The United Nations peacekeepers, mostly from Senegal, heard gunfire and saw plumes of smoke as they approached the camp. When a contingent of at least 130 peacekeepers finally arrived, they found terrified villagers huddled outside a school or hiding in the bushes.
It was unclear if Sudanese troops had stood aside to allow the attack to take place, but an internal United Nations report pointedly noted their absence.
“None of the GoS security forces were on the ground to defend the IDPs,” it said, using shorthand for the Sudanese government and internally displaced people.
A spokesman for the Khartoum government did not respond to requests for comment. An official delegation visited Fata Bornu and promised to investigate the attack.
Ashraf Eissa, a spokesman for the United Nations peacekeepers, said it was “doing its best” to protect civilians in the parts of Darfur where it still deployed. Since 2018, the mission has closed bases across Darfur and reduced its strength to 6,500 peacekeepers, down from 19,500.
“This is a mission in exit mode,” he said.
Beyond Darfur, last year’s revolution has brought some significant changes to Sudan.
Mr. al-Bashir’s once-powerful Islamist party has been dissolved and Mr. Hamdok, a mild-mannered technocrat, has introduced a raft of modernizing legal reforms. Female genital cutting has been outlawed. Women can no longer be arrested for wearing clothing deemed insufficiently modest, and flogging has been abolished for all lawbreakers.
The apostasy laws have been scrapped, Christians are allowed to consume alcohol, and any citizen can leave Sudan without an exit visa.
Gay sex is no longer punishable by the death penalty, though it is still subject to a seven-year jail sentence.
And Mr. al-Bashir, 76, is behind bars. Sentenced to two years imprisonment for corruption in December, the deposed autocrat reappeared in court last week to face separate charges over the 1989 military coup that catapulted him to power. If convicted, he faces the death penalty.
On June 30, frustration with the slow pace of change prompted giant street protests across Sudan, the first since last year. “Freedom, peace and justice,” chanted the crowds, echoing a slogan of the anti-Bashir movement. One of the protests took place in Fata Bornu.
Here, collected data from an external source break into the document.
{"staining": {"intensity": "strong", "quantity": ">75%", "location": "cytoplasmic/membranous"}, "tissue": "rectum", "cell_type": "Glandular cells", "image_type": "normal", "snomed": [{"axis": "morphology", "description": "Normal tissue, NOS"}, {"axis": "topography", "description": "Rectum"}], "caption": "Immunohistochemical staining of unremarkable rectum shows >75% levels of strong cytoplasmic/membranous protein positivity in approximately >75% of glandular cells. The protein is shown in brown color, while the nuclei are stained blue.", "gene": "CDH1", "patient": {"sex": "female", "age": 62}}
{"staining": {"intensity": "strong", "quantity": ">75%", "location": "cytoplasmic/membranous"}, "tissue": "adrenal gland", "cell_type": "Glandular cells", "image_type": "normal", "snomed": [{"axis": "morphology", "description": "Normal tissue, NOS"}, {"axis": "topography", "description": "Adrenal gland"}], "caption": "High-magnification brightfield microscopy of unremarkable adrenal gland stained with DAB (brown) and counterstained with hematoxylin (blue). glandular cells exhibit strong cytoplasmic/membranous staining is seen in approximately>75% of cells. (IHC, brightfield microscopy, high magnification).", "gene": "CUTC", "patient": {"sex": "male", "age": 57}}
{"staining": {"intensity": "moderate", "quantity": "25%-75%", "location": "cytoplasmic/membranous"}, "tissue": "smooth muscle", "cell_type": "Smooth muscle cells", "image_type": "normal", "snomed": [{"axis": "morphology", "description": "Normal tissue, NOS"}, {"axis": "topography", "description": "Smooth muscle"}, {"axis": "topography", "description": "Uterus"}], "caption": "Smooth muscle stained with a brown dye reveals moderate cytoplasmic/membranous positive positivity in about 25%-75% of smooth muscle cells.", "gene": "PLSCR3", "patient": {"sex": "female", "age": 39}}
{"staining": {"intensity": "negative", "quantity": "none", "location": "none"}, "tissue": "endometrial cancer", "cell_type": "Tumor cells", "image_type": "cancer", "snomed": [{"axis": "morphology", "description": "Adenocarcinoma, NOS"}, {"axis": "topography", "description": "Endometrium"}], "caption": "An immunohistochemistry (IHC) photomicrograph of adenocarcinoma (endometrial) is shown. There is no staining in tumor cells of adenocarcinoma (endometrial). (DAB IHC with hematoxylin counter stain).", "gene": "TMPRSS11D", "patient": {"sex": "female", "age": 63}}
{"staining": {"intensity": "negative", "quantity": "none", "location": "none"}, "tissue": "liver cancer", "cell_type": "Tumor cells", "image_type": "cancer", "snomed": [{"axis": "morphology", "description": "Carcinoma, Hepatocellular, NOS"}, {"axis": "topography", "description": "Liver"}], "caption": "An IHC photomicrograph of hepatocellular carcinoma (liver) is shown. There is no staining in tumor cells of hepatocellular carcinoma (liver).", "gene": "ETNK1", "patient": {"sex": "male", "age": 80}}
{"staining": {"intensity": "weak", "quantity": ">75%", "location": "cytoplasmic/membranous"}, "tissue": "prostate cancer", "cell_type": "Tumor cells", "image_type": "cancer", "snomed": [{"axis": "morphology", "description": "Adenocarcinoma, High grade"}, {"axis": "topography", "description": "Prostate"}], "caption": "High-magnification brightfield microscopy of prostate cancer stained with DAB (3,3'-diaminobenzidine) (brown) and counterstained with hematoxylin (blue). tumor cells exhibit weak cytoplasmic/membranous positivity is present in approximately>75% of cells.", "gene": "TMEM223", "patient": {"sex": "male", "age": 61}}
But many other Darfuris, abandoning their dreams of change, have fled to Libya to try the perilous sea crossing to Europe, or have ended up in refugee camps in neighboring Chad.
“The Khartoum government is telling them to be patient,” said Jérôme Tubiana, co-author of a recent report on the exodus for the Small Arms Survey, a research institute in Switzerland. “But they don’t trust them. For many, the enemy is no longer Bashir — it’s the center of Sudan.”
Civil society leaders in Darfur say it is crucial that some form of peacekeeping mission step in when the United Nations mission leaves Darfur.
“We need to protect the lives of the people,” said El Sadig Hassan, secretary-general of the Darfur Bar Association. “Otherwise, the crisis will continue.”